Once the Snowball arrives back at Amazon, the data will be uploaded into an S3 bucket and then erased from the Snowball. Snowball is a great solution for customers who do not have a high-speed internet connection to upload data over, or who do not have a longer-term connection requirement to warrant installing a Direct Connect.

Snowball pricing has five components:

  1. Shipping
  2. Fixed service fee per job
  3. Per day rate for the time the device is with you
  4. S3 Data transfer (transfer in is free, transfer out is billable)
  5. S3 Storage Fees

3. Snowmobile

Snowmobile

If the Snowball is not big enough for you, then you may need a Snowmobile—this is a shipping container pulled on an articulated lorry and has the capacity of 1,250 Snowballs!

The Snowmobile can move up to 100 petabytes of data in as little as a few weeks—this could take over 20 years on a 1 Gbps connection, or well over a year on a 10 Gbps connection.

The Snowmobile is, as you would expect, highly secure, both logically and physically. It is staffed exclusively with dedicated AWS security personnel, has GPS tracking, 24×7 CCTV and you can even elect to have a security escort vehicle to accompany your data in transit.

Snowmobile is available in most AWS regions, and is priced on a simple “per GB per month of data stored on the truck” formula. S3 charges also apply once data is uploaded.

4. Kinesis Data Firehose

Kinesis Firehose

Kinesis Data Firehose is the AWS solution for live streaming of data into the AWS cloud. If your data is being constantly generated and you have no window of opportunity to copy it onto a Snowball or Snowmobile, then the best solution is to live stream the data directly to the AWS cloud.

Example use cases include IoT sensor data, website clickstream data and application logs.

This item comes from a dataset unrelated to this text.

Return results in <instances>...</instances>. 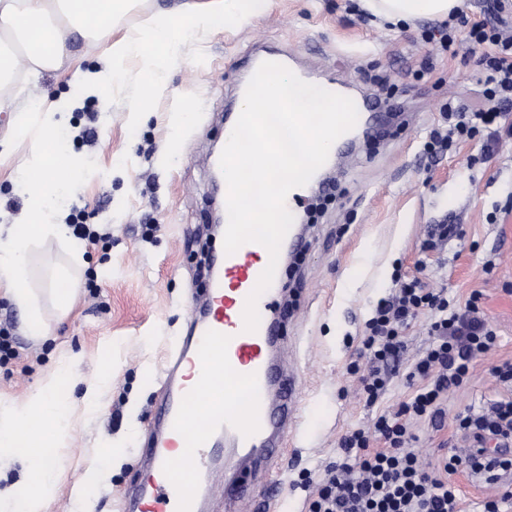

Data can be streamed directly to an Amazon S3 bucket, into a Redshift data warehouse, or into an analytics service such as Amazon Elasticsearch, depending what you want to do with the data when it gets to AWS.

Pricing for Kinesis Data Firehose is based on the volume of data ingested on a per GB basis, decreasing as your data volumes increase. There is also a per GB charge for data format conversion, should this be required.

5. Cloud Endure

CloudEndure

Originally designed as Disaster Recovery Replication software, Cloud Endure is one of the most widely used software tools to replicate server or virtual machine data into AWS.

Cloud Endure was an independent vendor, but the company was acquired by AWS back in January 2019. AWS has a whole ecosystem of other vendor solutions which can be used to replicate server data into AWS, but because they own Cloud Endure, they offer free use of the software for 90 days for migrations into AWS. 

Like most of these solutions, Cloud Endure requires you to install an agent on the source servers to be migrated. The agent is pointed at an AWS target region where a staging area is created for your server data to be replicated into.

The staging area consists of low cost EC2 replication instances to handle the block level real time replication of your on-premises data into EBS (Elastic Block Store) volumes. Once all your disks have been replicated in, production EC2 instances are created and the EBS volumes mounted.

Data Transfer to AWS: Final Thoughts

So there you have it—five ways to get your data from your on-premises data centre to the AWS cloud. If you’re not sure which method is right for your business, or you’re not comfortable that you’ve got the necessary skills and experience required to manage large scale data transfer to the AWS cloud, then you could leverage the services of an AWS Managed Services provider. AWS has a huge partner ecosystem who can help you to realise value faster from public cloud services.